Job » Each line in the records below, from the one that contains "job queue system." to the one that contains "clusters and teams.", should be reproduced exactly, the first and last included.

Dataset excerpts »
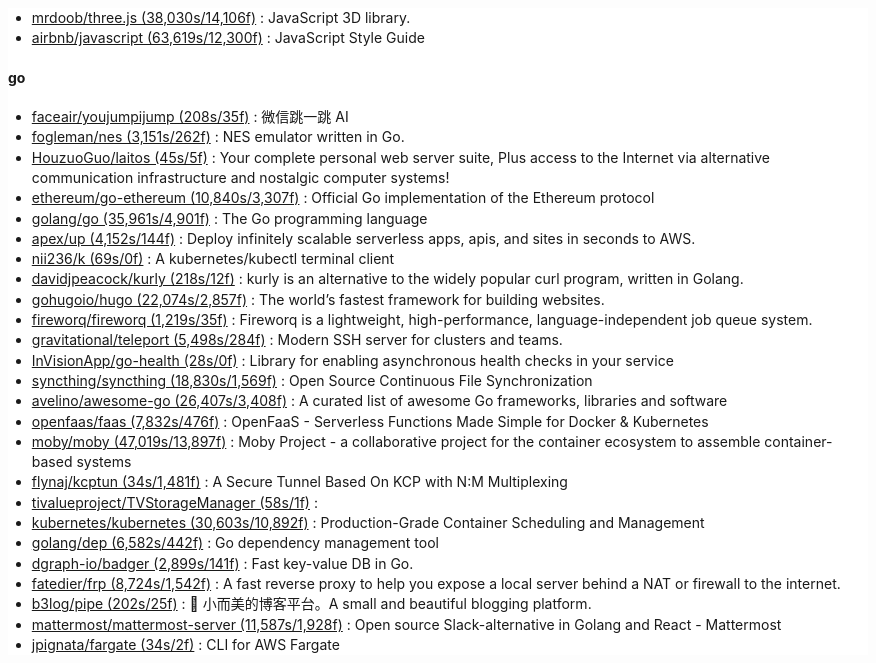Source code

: * [mrdoob/three.js (38,030s/14,106f)](https://github.com/mrdoob/three.js) : JavaScript 3D library.
* [airbnb/javascript (63,619s/12,300f)](https://github.com/airbnb/javascript) : JavaScript Style Guide

#### go
* [faceair/youjumpijump (208s/35f)](https://github.com/faceair/youjumpijump) : 微信跳一跳 AI
* [fogleman/nes (3,151s/262f)](https://github.com/fogleman/nes) : NES emulator written in Go.
* [HouzuoGuo/laitos (45s/5f)](https://github.com/HouzuoGuo/laitos) : Your complete personal web server suite, Plus access to the Internet via alternative communication infrastructure and nostalgic computer systems!
* [ethereum/go-ethereum (10,840s/3,307f)](https://github.com/ethereum/go-ethereum) : Official Go implementation of the Ethereum protocol
* [golang/go (35,961s/4,901f)](https://github.com/golang/go) : The Go programming language
* [apex/up (4,152s/144f)](https://github.com/apex/up) : Deploy infinitely scalable serverless apps, apis, and sites in seconds to AWS.
* [nii236/k (69s/0f)](https://github.com/nii236/k) : A kubernetes/kubectl terminal client
* [davidjpeacock/kurly (218s/12f)](https://github.com/davidjpeacock/kurly) : kurly is an alternative to the widely popular curl program, written in Golang.
* [gohugoio/hugo (22,074s/2,857f)](https://github.com/gohugoio/hugo) : The world’s fastest framework for building websites.
* [fireworq/fireworq (1,219s/35f)](https://github.com/fireworq/fireworq) : Fireworq is a lightweight, high-performance, language-independent job queue system.
* [gravitational/teleport (5,498s/284f)](https://github.com/gravitational/teleport) : Modern SSH server for clusters and teams.
* [InVisionApp/go-health (28s/0f)](https://github.com/InVisionApp/go-health) : Library for enabling asynchronous health checks in your service
* [syncthing/syncthing (18,830s/1,569f)](https://github.com/syncthing/syncthing) : Open Source Continuous File Synchronization
* [avelino/awesome-go (26,407s/3,408f)](https://github.com/avelino/awesome-go) : A curated list of awesome Go frameworks, libraries and software
* [openfaas/faas (7,832s/476f)](https://github.com/openfaas/faas) : OpenFaaS - Serverless Functions Made Simple for Docker & Kubernetes
* [moby/moby (47,019s/13,897f)](https://github.com/moby/moby) : Moby Project - a collaborative project for the container ecosystem to assemble container-based systems
* [flynaj/kcptun (34s/1,481f)](https://github.com/flynaj/kcptun) : A Secure Tunnel Based On KCP with N:M Multiplexing
* [tivalueproject/TVStorageManager (58s/1f)](https://github.com/tivalueproject/TVStorageManager) : 
* [kubernetes/kubernetes (30,603s/10,892f)](https://github.com/kubernetes/kubernetes) : Production-Grade Container Scheduling and Management
* [golang/dep (6,582s/442f)](https://github.com/golang/dep) : Go dependency management tool
* [dgraph-io/badger (2,899s/141f)](https://github.com/dgraph-io/badger) : Fast key-value DB in Go.
* [fatedier/frp (8,724s/1,542f)](https://github.com/fatedier/frp) : A fast reverse proxy to help you expose a local server behind a NAT or firewall to the internet.
* [b3log/pipe (202s/25f)](https://github.com/b3log/pipe) : 🎷 小而美的博客平台。A small and beautiful blogging platform.
* [mattermost/mattermost-server (11,587s/1,928f)](https://github.com/mattermost/mattermost-server) : Open source Slack-alternative in Golang and React - Mattermost
* [jpignata/fargate (34s/2f)](https://github.com/jpignata/fargate) : CLI for AWS Fargate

Task result »
* [fireworq/fireworq (1,219s/35f)](https://github.com/fireworq/fireworq) : Fireworq is a lightweight, high-performance, language-independent job queue system.
* [gravitational/teleport (5,498s/284f)](https://github.com/gravitational/teleport) : Modern SSH server for clusters and teams.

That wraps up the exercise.